Using the records below, give again exactly the lines from the line that contains "When mapping from" through the line that contains "If the IPMS.ORDescriptor.free-form-name", both ends included, and only those.

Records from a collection
━━━━━━
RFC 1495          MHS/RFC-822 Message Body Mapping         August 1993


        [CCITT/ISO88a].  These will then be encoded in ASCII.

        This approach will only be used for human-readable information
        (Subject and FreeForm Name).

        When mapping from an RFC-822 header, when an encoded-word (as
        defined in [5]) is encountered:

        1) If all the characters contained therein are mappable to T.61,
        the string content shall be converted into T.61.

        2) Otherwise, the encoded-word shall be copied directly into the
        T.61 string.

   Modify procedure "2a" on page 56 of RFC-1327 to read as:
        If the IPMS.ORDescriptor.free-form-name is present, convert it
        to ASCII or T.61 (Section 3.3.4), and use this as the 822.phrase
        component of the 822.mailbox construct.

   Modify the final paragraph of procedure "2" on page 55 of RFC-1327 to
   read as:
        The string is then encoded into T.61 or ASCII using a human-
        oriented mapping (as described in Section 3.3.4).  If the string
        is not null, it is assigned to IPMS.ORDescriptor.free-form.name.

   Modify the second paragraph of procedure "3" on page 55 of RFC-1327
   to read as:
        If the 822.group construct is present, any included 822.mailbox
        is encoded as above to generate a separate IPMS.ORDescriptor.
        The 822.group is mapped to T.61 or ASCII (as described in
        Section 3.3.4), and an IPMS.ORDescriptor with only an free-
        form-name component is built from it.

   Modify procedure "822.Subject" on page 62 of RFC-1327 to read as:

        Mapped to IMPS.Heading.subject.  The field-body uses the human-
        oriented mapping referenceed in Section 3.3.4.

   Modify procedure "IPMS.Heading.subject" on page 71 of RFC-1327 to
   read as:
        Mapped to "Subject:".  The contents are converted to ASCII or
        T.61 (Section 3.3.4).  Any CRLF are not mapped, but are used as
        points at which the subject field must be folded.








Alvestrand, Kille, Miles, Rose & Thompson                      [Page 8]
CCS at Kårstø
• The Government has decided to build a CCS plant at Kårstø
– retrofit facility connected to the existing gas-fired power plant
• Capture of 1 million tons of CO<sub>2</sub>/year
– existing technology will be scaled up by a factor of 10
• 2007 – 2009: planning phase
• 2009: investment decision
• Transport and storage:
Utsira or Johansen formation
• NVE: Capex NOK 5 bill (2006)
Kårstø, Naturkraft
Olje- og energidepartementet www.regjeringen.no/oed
━━━━━━
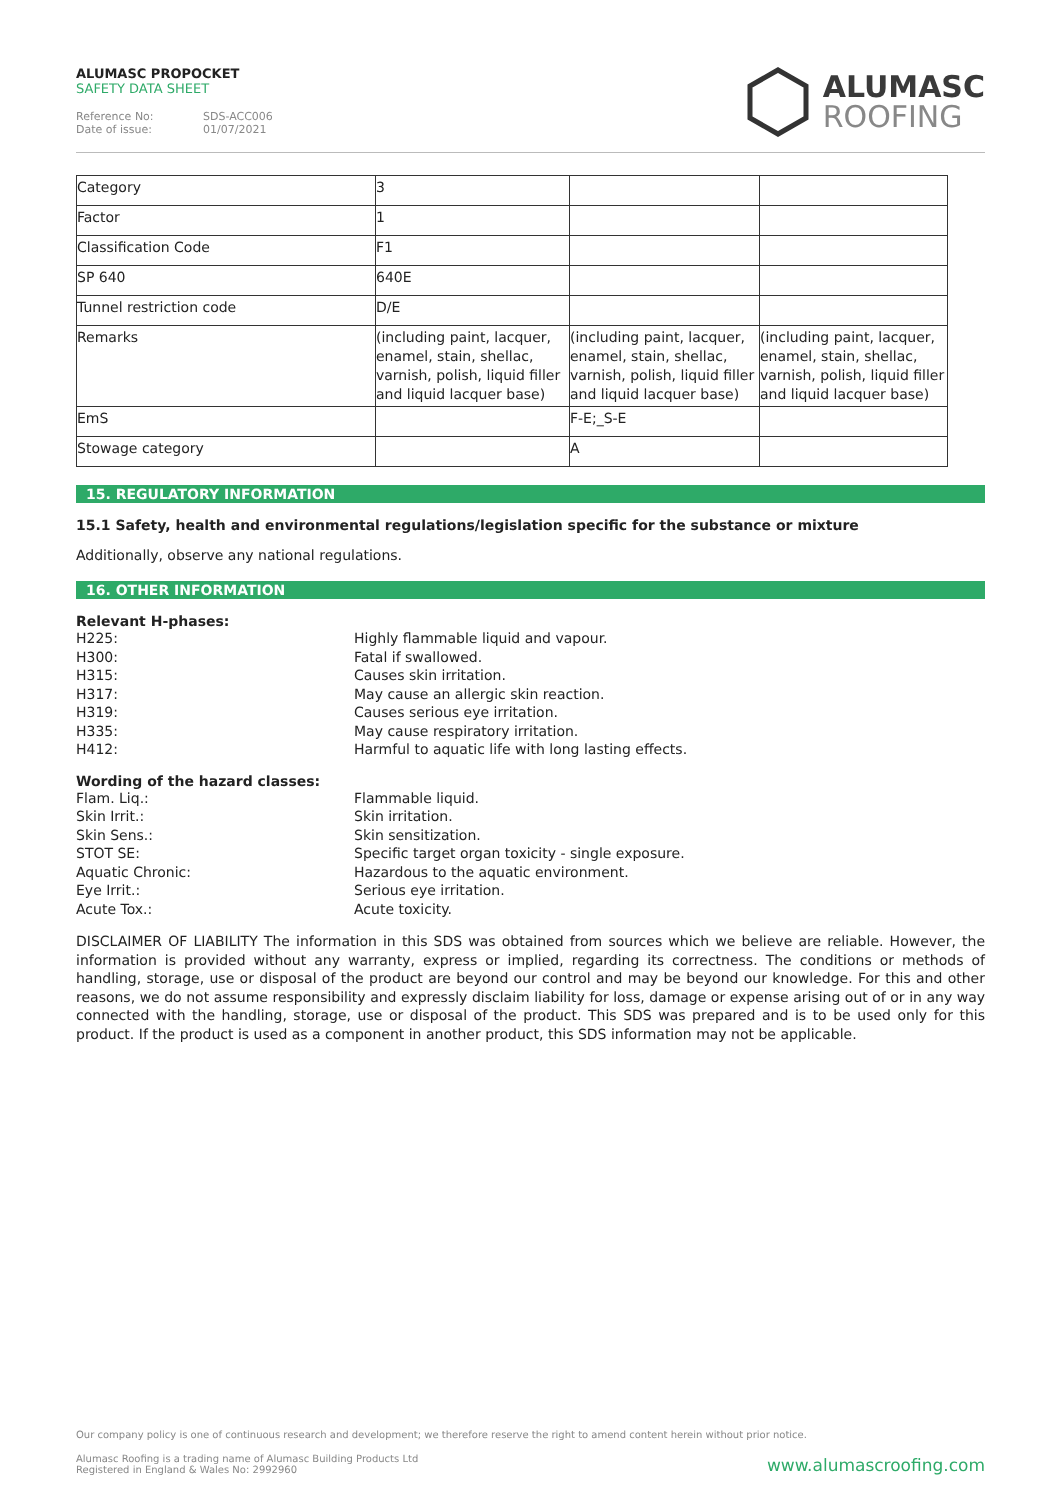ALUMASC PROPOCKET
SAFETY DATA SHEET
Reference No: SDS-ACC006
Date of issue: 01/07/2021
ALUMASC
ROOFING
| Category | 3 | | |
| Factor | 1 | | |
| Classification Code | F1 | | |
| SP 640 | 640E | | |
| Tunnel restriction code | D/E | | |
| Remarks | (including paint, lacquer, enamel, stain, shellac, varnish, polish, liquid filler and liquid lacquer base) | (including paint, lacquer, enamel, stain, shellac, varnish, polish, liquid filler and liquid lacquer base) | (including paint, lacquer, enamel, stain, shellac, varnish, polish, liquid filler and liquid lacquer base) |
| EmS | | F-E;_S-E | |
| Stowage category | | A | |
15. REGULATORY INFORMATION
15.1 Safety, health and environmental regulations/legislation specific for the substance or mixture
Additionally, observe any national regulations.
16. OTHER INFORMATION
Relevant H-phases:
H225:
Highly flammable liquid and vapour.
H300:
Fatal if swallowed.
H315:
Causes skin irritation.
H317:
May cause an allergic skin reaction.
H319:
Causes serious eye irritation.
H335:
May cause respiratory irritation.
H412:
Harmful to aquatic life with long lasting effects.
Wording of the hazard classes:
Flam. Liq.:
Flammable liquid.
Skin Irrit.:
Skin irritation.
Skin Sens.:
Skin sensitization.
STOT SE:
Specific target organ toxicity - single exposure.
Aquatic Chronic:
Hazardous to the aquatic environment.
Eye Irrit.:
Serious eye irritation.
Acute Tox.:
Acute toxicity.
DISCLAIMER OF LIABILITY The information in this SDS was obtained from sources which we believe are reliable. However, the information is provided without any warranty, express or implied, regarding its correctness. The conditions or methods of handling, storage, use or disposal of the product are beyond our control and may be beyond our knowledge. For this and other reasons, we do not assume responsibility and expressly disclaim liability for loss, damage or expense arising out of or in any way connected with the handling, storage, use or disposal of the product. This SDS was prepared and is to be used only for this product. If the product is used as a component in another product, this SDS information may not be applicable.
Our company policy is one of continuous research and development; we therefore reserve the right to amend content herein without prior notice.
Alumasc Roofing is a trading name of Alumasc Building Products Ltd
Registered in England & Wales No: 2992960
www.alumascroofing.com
━━━━━━
- RESULT OF THIS TASK:
        When mapping from an RFC-822 header, when an encoded-word (as
        defined in [5]) is encountered:

        1) If all the characters contained therein are mappable to T.61,
        the string content shall be converted into T.61.

        2) Otherwise, the encoded-word shall be copied directly into the
        T.61 string.

   Modify procedure "2a" on page 56 of RFC-1327 to read as:
        If the IPMS.ORDescriptor.free-form-name is present, convert it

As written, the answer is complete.